■ **练习说明**:
将从含有“Recipe Index”的那一行起、到含有“2026 Jack Slobodian”的那一行止的这部分行改写成 Markdown 表格，首尾两行都包括，空行略去。表格设“序号”和“内容”两列，分别填行号和该行文字。

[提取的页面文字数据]
* * *

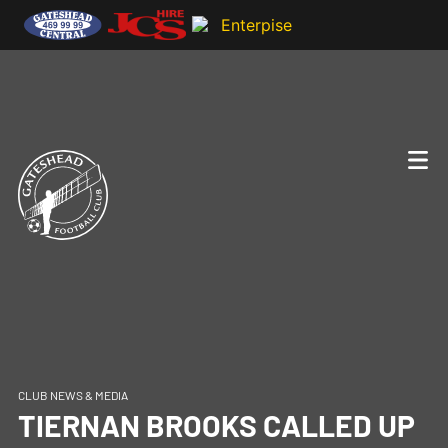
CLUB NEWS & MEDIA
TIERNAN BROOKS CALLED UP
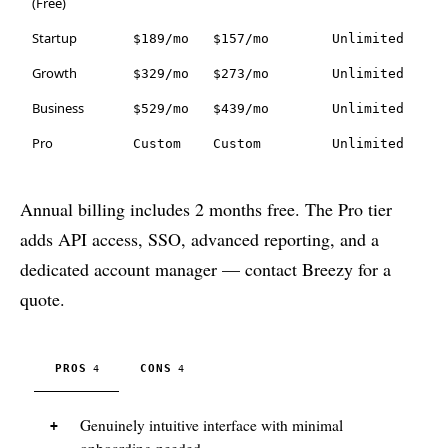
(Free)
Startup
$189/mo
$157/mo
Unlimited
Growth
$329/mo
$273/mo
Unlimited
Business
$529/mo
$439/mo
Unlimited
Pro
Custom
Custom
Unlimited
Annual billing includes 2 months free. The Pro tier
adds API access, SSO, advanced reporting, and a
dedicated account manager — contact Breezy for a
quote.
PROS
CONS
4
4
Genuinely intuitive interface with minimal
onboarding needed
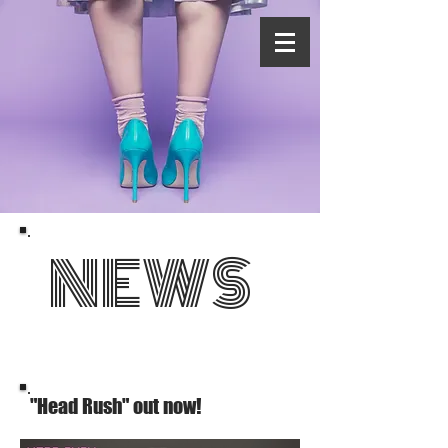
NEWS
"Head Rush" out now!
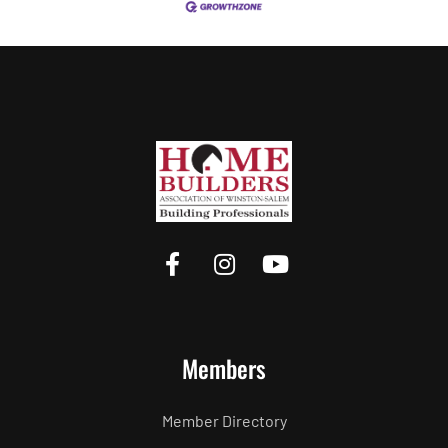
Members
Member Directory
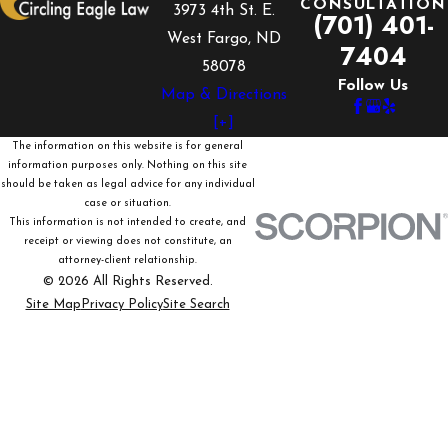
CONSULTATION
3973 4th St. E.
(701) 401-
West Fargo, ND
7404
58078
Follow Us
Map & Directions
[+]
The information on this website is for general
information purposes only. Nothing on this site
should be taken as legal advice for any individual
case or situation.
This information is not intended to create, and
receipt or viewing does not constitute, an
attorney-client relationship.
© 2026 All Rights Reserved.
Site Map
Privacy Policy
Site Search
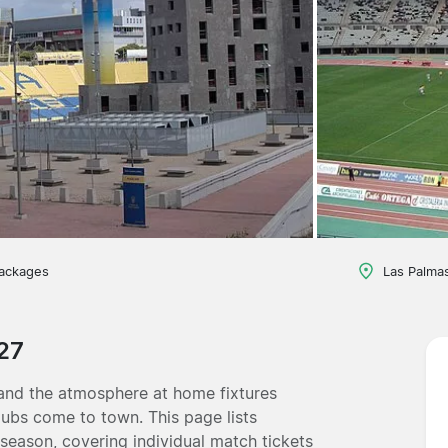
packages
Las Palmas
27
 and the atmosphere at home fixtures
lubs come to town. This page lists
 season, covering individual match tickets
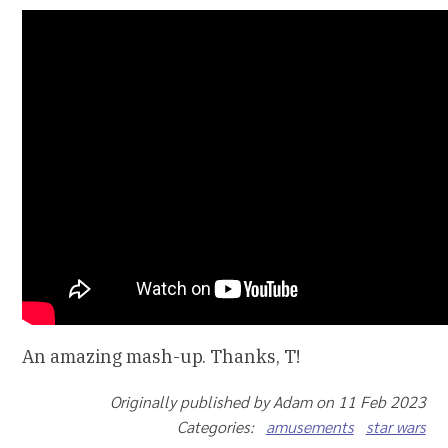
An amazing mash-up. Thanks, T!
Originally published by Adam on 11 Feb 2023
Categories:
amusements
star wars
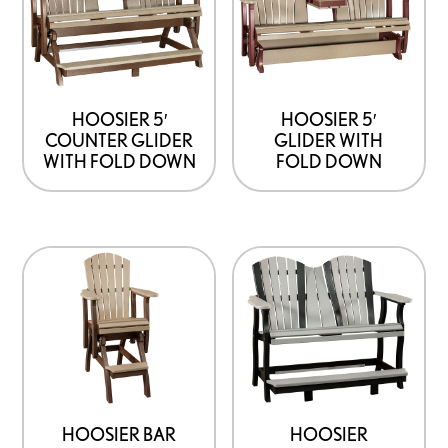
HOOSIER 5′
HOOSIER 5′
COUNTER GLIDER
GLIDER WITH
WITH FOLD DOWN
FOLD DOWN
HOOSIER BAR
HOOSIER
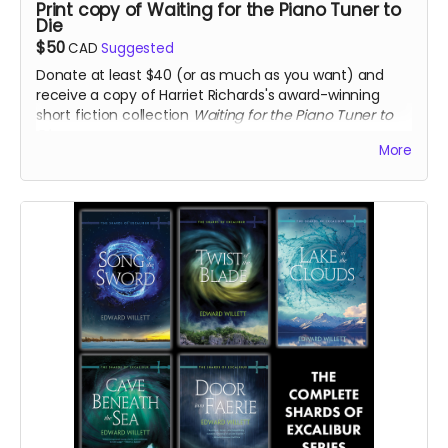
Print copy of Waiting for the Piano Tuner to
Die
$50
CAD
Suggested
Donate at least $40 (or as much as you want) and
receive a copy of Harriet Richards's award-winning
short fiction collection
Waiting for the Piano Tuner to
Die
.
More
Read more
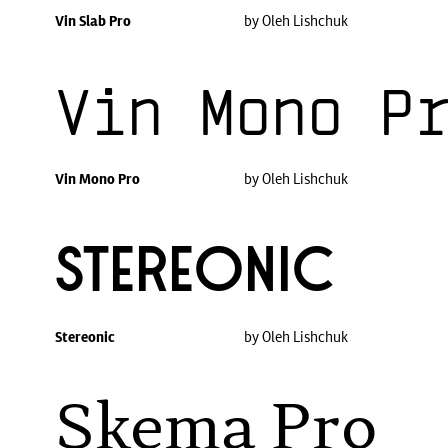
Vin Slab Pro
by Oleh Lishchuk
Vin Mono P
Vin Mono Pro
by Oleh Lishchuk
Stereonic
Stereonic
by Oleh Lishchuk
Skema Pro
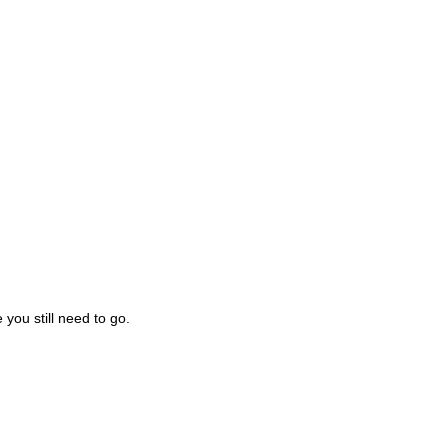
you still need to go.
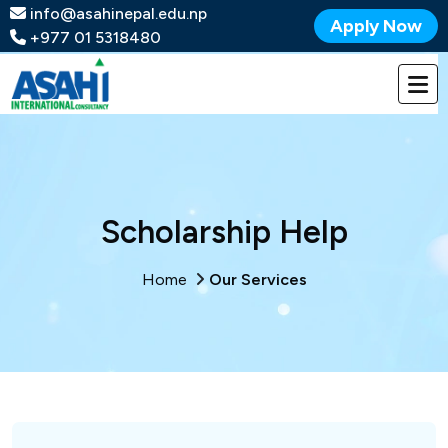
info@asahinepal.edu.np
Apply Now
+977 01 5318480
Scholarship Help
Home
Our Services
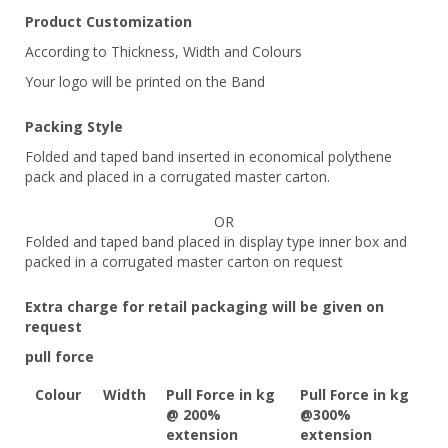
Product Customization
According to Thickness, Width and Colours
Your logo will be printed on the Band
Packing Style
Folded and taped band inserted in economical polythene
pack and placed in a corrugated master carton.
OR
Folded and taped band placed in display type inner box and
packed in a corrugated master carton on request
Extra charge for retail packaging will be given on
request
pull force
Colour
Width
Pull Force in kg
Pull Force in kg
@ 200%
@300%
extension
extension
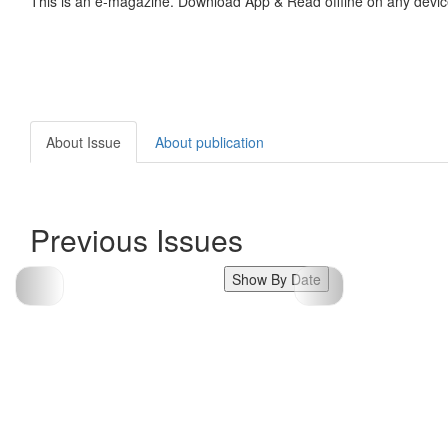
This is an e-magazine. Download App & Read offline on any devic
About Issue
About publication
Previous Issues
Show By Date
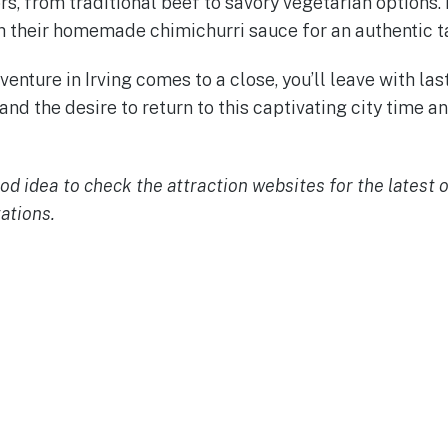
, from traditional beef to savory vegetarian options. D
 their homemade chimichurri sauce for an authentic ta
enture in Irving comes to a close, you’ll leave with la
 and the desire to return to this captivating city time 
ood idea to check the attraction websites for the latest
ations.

* * *

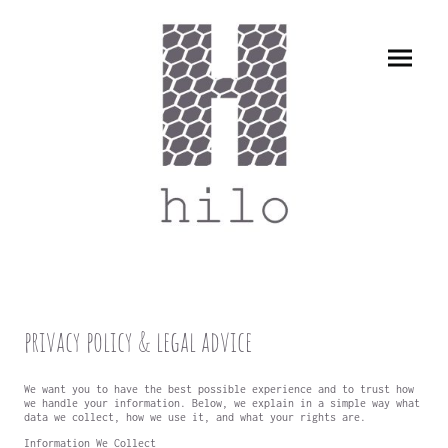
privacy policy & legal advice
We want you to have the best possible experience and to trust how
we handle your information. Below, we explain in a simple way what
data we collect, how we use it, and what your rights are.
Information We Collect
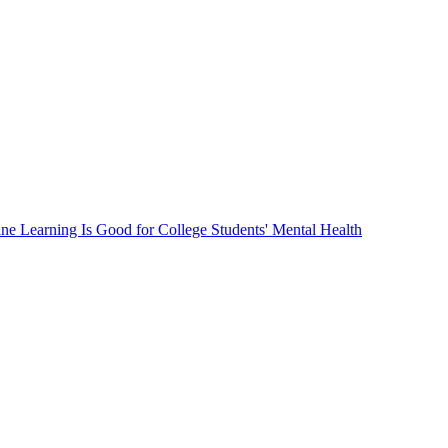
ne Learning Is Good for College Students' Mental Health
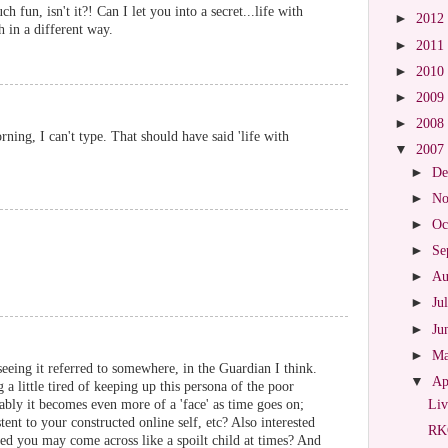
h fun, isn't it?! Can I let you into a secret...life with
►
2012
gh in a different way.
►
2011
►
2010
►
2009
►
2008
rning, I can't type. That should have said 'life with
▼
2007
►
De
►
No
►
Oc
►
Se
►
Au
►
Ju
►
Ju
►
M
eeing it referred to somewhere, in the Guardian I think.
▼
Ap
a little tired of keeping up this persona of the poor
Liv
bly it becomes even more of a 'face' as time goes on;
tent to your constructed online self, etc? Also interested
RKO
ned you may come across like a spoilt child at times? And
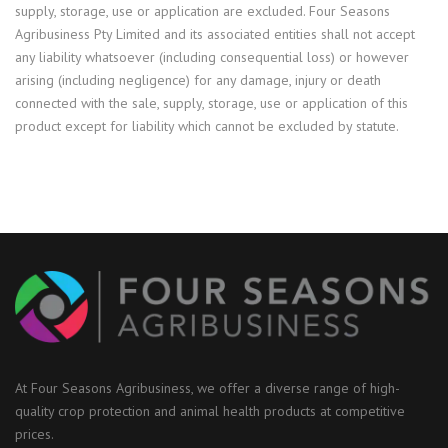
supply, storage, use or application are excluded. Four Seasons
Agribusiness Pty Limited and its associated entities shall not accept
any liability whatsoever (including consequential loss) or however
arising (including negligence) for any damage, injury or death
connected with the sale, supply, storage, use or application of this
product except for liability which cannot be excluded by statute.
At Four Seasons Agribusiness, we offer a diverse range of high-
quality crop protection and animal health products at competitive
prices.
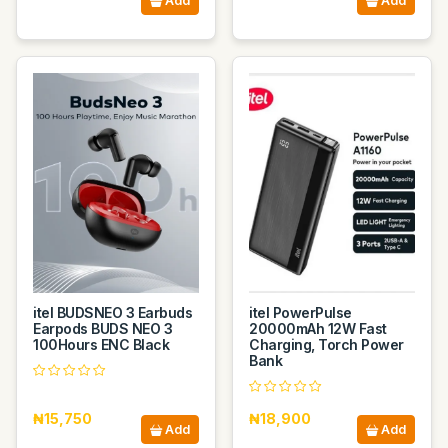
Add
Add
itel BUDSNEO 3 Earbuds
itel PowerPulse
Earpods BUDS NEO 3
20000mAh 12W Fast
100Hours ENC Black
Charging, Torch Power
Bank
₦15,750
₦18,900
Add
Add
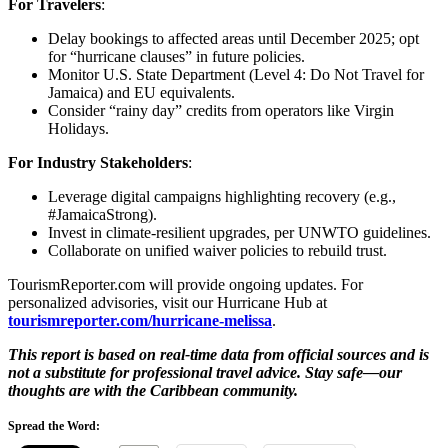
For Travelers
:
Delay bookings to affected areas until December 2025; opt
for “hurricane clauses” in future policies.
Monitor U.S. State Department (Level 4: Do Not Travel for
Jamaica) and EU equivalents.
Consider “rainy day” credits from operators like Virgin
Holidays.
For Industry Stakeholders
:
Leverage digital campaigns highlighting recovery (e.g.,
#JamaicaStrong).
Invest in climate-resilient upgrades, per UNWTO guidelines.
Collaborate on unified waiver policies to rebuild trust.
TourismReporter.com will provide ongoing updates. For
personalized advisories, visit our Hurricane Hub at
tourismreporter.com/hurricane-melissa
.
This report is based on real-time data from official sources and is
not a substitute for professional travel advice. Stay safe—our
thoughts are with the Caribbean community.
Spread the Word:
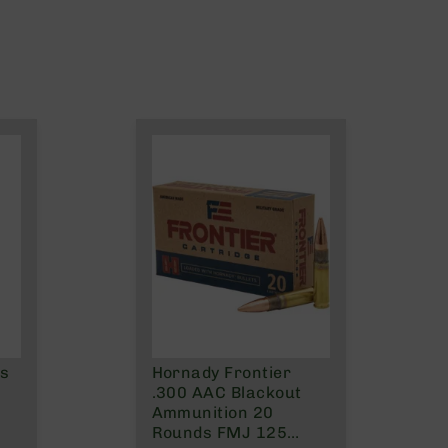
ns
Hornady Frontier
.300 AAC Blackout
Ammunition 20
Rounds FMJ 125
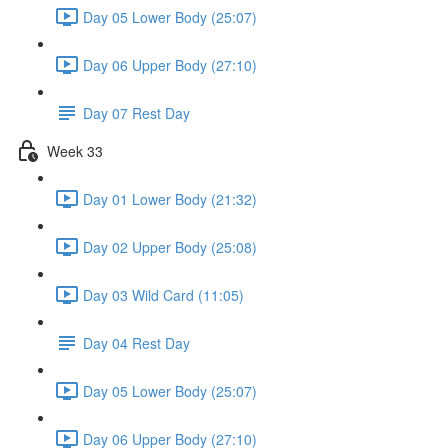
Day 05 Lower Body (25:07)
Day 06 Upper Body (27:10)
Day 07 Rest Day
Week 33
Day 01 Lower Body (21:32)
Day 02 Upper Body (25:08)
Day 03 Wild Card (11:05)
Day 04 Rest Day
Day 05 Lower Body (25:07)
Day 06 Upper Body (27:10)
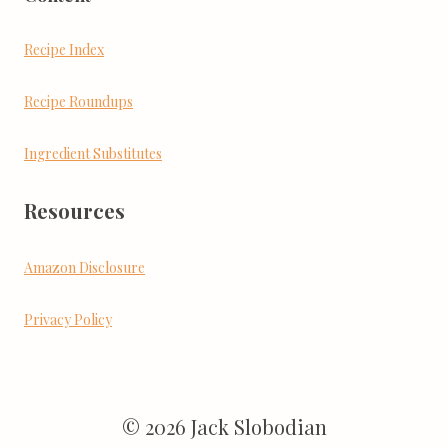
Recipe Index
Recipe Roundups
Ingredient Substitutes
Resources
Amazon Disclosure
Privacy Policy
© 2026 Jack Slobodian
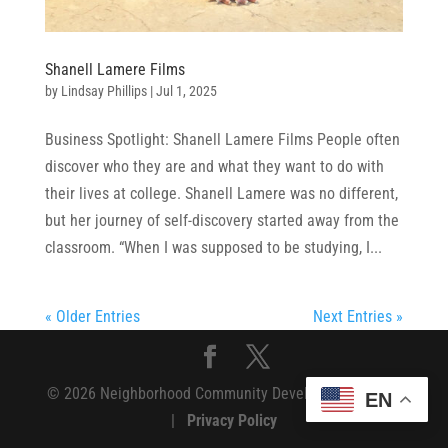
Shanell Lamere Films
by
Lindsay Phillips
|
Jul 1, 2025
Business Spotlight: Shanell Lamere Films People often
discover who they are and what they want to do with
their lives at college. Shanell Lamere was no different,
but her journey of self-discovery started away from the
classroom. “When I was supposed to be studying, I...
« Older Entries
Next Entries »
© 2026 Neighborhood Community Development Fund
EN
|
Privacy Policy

* * *

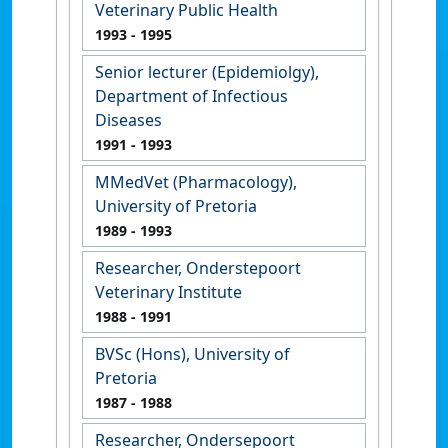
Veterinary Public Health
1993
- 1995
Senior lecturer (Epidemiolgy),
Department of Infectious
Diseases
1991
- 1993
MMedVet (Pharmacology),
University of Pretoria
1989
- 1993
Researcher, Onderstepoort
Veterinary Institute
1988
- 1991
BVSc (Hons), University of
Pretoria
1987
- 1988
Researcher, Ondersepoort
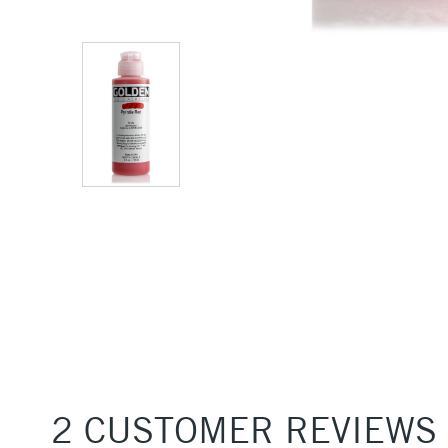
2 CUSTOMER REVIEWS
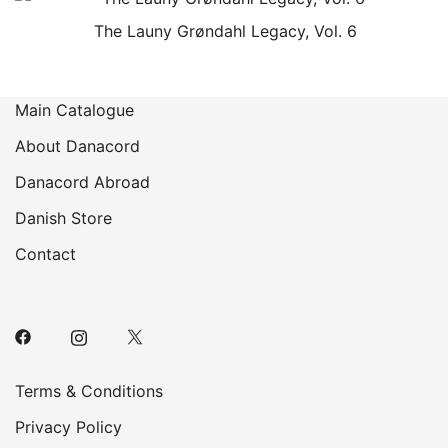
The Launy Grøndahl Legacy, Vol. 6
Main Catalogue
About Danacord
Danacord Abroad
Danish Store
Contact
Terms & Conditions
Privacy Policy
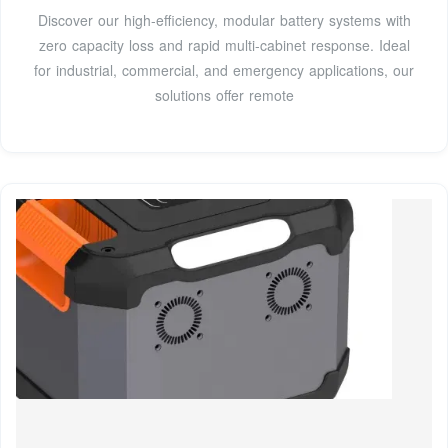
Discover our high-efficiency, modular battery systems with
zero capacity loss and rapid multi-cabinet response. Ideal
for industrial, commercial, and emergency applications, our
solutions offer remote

* * *

■ **作答区**:
| 序号 | 内容 |
|---|---|
| 1 | Recipe Index |
| 2 | Recipe Roundups |
| 3 | Ingredient Substitutes |
| 4 | Resources |
| 5 | Amazon Disclosure |
| 6 | Privacy Policy |
| 7 | © 2026 Jack Slobodian |